I heard on the radio last week, that it has been seven months since the first COVID-19 case was diagnosed in New Jersey. I know, just from looking at my datebook that we have been in some form of this state of emergency for six full months now. Six months — a long long time, yes? And we’ve all been so strong; we’ve put on brave faces for our children and we’ve risen to the occasion when it came to caring for older family members and some of us have faced sickness and loss and death of loved ones. We’ve learned how Google Classroom works, even if it’s been decades since we ourselves have been in schools and we mastered the art of Zoom, and most of us know how to use Door Dash, Grub Hub and Instacart and I would think we all owe a great deal of gratitude to Amazon.com and to all of our delivery drivers—as they rang our doorbells almost daily- masked and ready to hand to us what we needed but could not go out and get.
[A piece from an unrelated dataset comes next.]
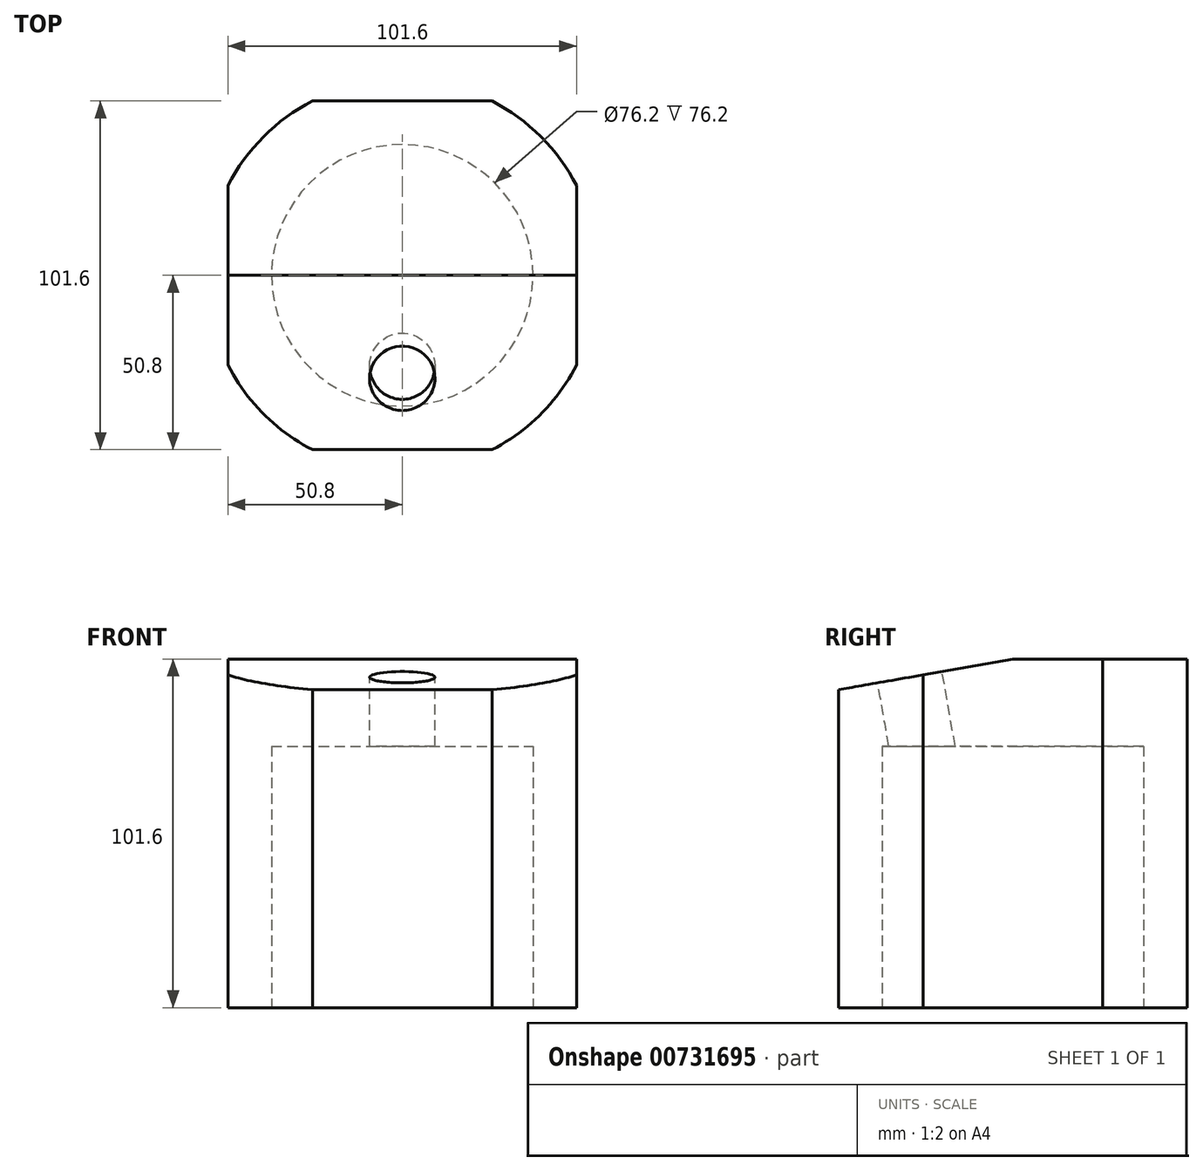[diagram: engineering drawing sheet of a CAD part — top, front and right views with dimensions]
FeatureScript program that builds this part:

Restrictions have eased, but they are still in place and so still, we all need to be so very strong—September brought a new set of hard decisions; homeschool? Remote classes? Hybrid classes? Do we use the school bus? Public transportation? Do we play sports? Go back to ballet? Can friends get together safely? If we send her to school, can she still see her elderly grandparents? What will happen if there’s an outbreak? What if our child contracts COVID and is asymptomatic? What if they then carry it to someone who gets very sick? It’s a hard time to be a parent and the strength we need to pick our heads up each morning and get through the days with bright smiles, warm hugs, and words of reassurance and comfort, before we can lay our weary heads to rest at night is monumental. Where do we find it? From deep within, from the example our own parents set for us in years gone by, and of course, from God.
I don’t know about all of you parents, but there are days when I just need a bit of a release from all the weight I feel on my shoulders- at work and at home. And yet, could it even be possible…for I am too tired or too stressed or too hyper from being so vigilant about everything to even sit down and have one of those “good cries” that provide a much needed stress relief. So, I wonder, are our students, our children feeling the same way? All bundled up emotion with no outlet? After all they see us making the best of things, rising to meet challenges each day and I am willing to bet we rarely, if ever let them see us scared or upset or crying. Age 8 or 18, they imitate us—because we work to shape them into the adults and parents they will someday be. So, how can we help these students and our children to find a way to just “let it go” and almost purge all the pent up emotion.
All I can offer is what works for me; and I am well aware it will sound perhaps a bit strange. We all know, those of us who love to sing and those who just love music that music has the ability to bring forth great emotion; joy and sorrow. What I’ve found helps me is music—and one song in particular. All I have to do is hear it and tears well up, and before I know it, I can have that cry I so need and then dry my eyes, smile with not only my mouth but with my heart, and go back to the business of my life as a wife, mom and Head of School.
What song? Well, that’s kind of a funny story—and in fact it was pretty much a parlor trick in my house when I was growing up. I have no idea why, but from when I was a tiny child, if I heard Peter Paul and Mary sing Leavin on a Jet Plane, I would cry and cry. My parents were, at first very comforting, then slightly bewildered and then and I’m sure they will be less than pleased to have this told, amused by it. I can remember times when family or friends were over and my dad would start to sing it—to show them the effect it had. As a parent now, I don’t blame them—it was kind of a strange and unusual reaction and it never failed.
You might think all these years later the effect would wear off. But no—although I’ve progressed…I can listen to the song, I can even sing along—for a verse or two at the most and then the tears start to flow. It never fails and these days it’s my husband and daughter who look at me in bewildered amusement. But I’m happy to have remembered the effect that song has on me—because now, when I need a good cry, I can just say “Alexa, play Leavin on a Jet Plane” and in 3 minutes I feel so much better.
We all need a release from being so strong all the time. Whether yours is music or something else, find it and put it to good use on the hardest days. And, help your daughter find her release as well—with the weight of school and sports and socializing amid unprecedented times on her shoulders, she needs it as well. Borrow “my song” if you’d like—I think it just might do the trick!
Stay strong and thank you, thank you, for returning your daughters to SDA this fall!